"1997–98 | League: IHL -> AHL"을 포함한 행에서 시작해 "columns swapped: Short"를 포함한 행에서 끝나는 부분을 두 행 모두 넣어 JSON 문자열 목록으로 나타내십시오. 한 행마다 문자열 하나로 하고, 빈 행과 그림은 답에서 빼십시오.

> 제공 정보:

= = = = =

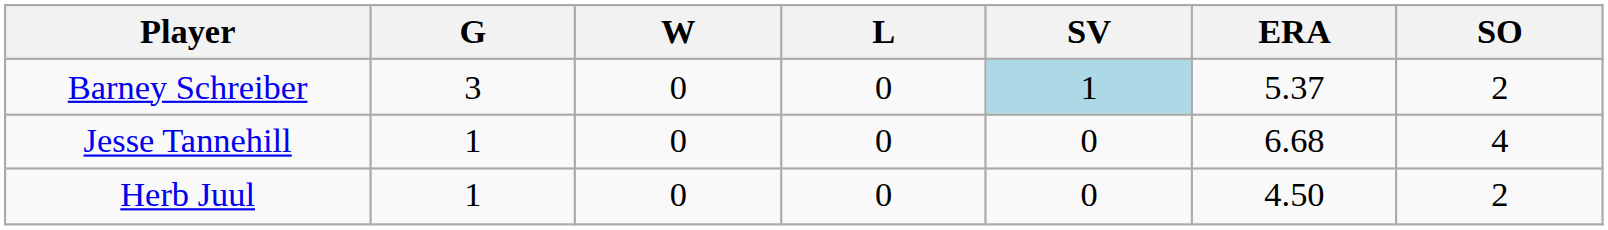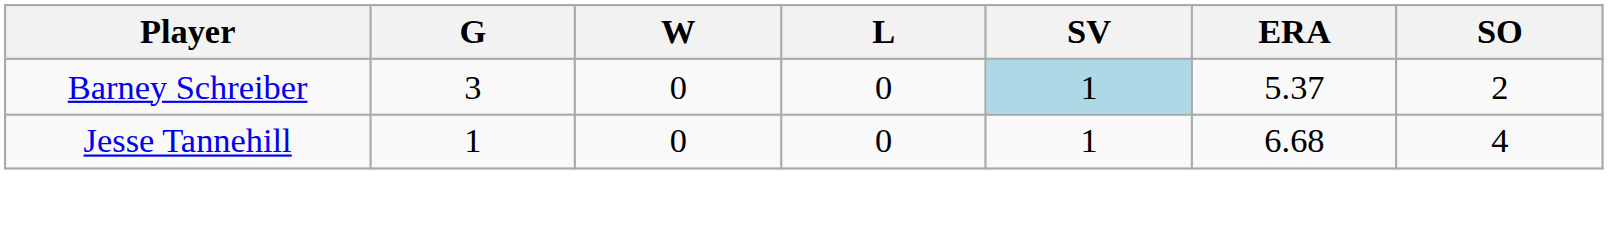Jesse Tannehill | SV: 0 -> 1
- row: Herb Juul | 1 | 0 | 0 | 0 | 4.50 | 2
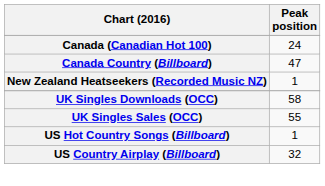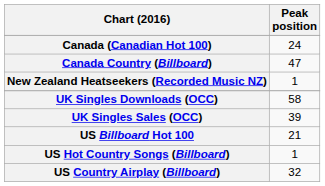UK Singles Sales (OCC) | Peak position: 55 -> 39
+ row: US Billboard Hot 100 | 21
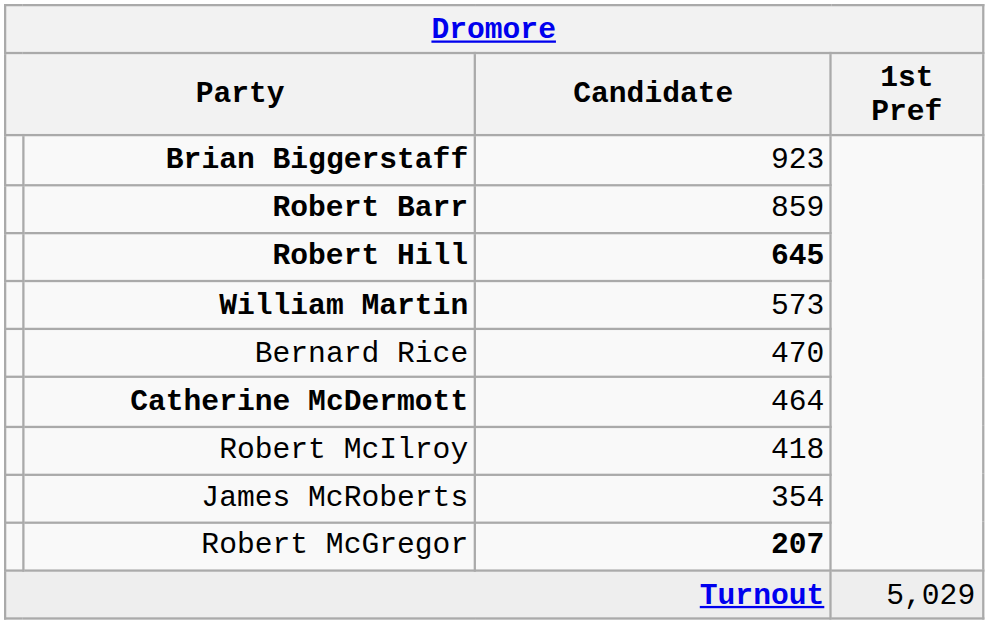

= = = = =

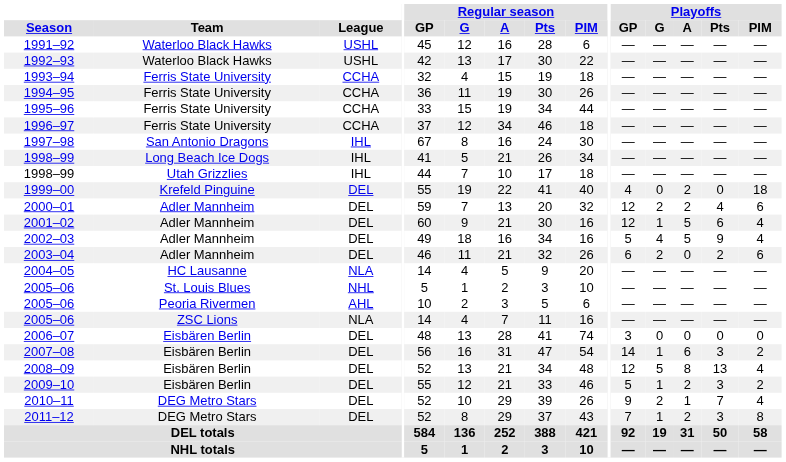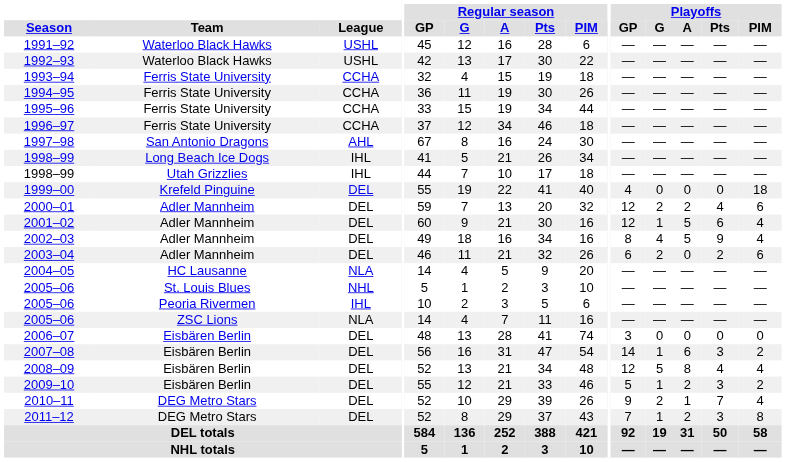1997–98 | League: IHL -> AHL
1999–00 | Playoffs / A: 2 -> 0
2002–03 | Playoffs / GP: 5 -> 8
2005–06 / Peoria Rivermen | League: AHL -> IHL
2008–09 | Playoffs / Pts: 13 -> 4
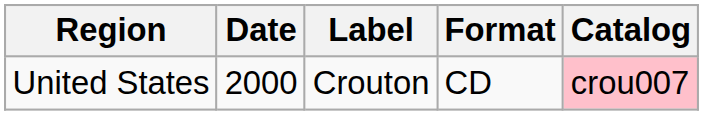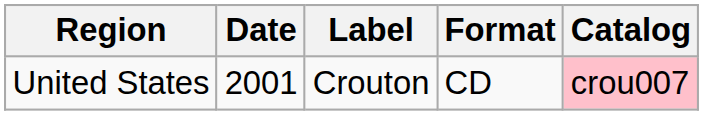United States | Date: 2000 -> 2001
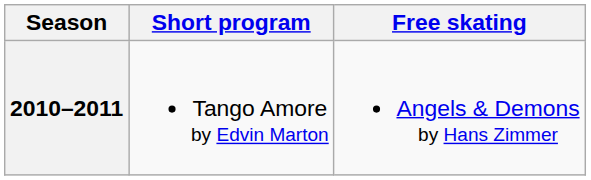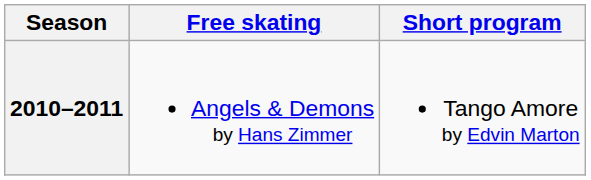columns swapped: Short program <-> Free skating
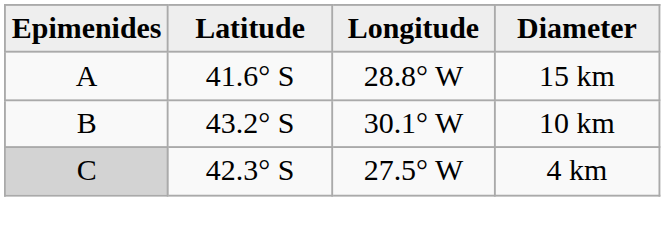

= = = = =

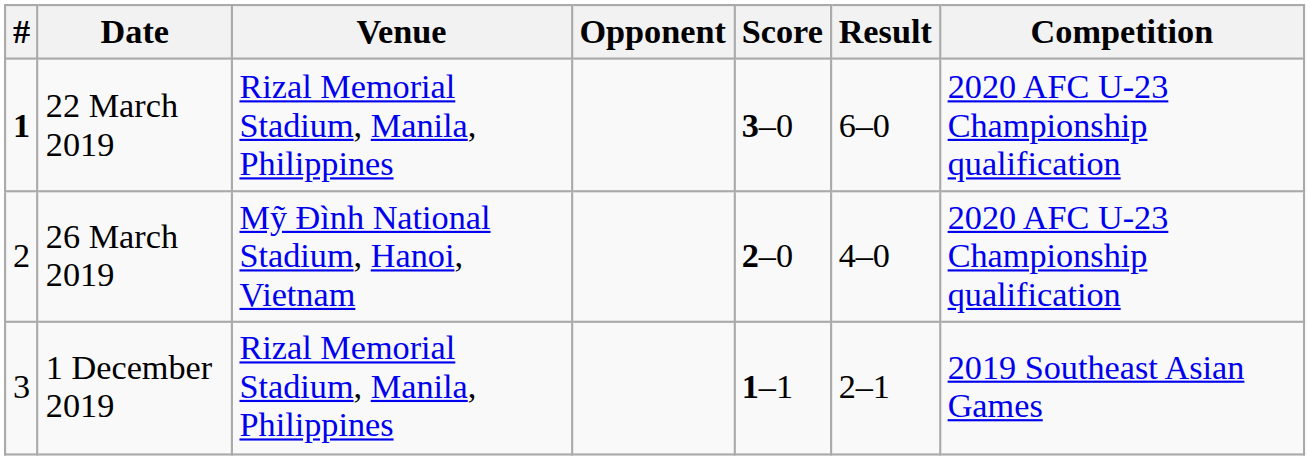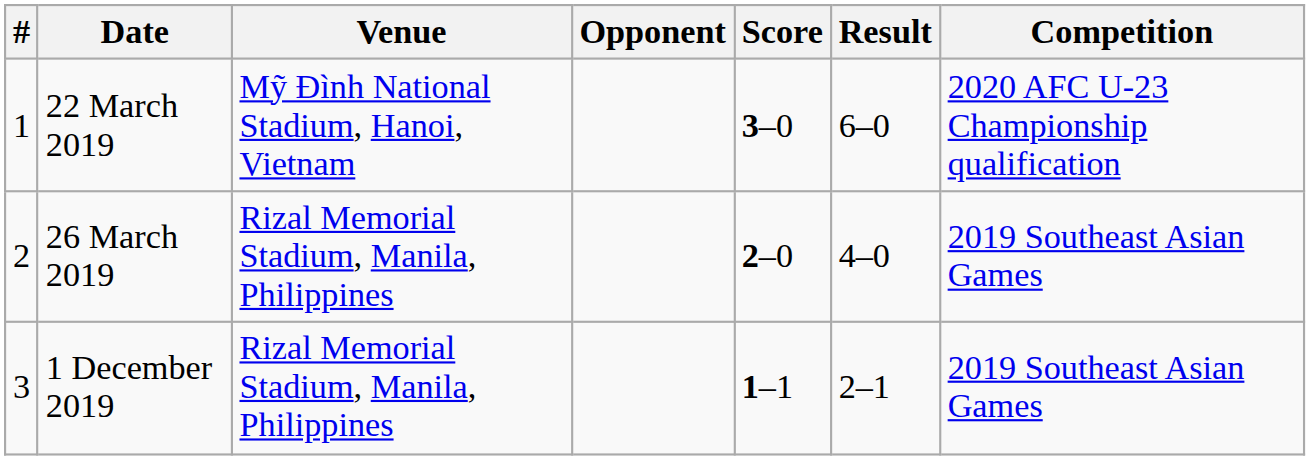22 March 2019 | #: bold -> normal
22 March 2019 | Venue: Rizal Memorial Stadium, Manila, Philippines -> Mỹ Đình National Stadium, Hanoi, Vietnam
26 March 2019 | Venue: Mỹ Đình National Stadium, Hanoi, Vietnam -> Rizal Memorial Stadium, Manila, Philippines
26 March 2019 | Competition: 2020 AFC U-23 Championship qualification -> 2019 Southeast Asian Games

= = = = =

> 답변:
[
  "1997–98 | League: IHL -> AHL",
  "1999–00 | Playoffs / A: 2 -> 0",
  "2002–03 | Playoffs / GP: 5 -> 8",
  "2005–06 / Peoria Rivermen | League: AHL -> IHL",
  "2008–09 | Playoffs / Pts: 13 -> 4",
  "United States | Date: 2000 -> 2001",
  "columns swapped: Short program <-> Free skating"
]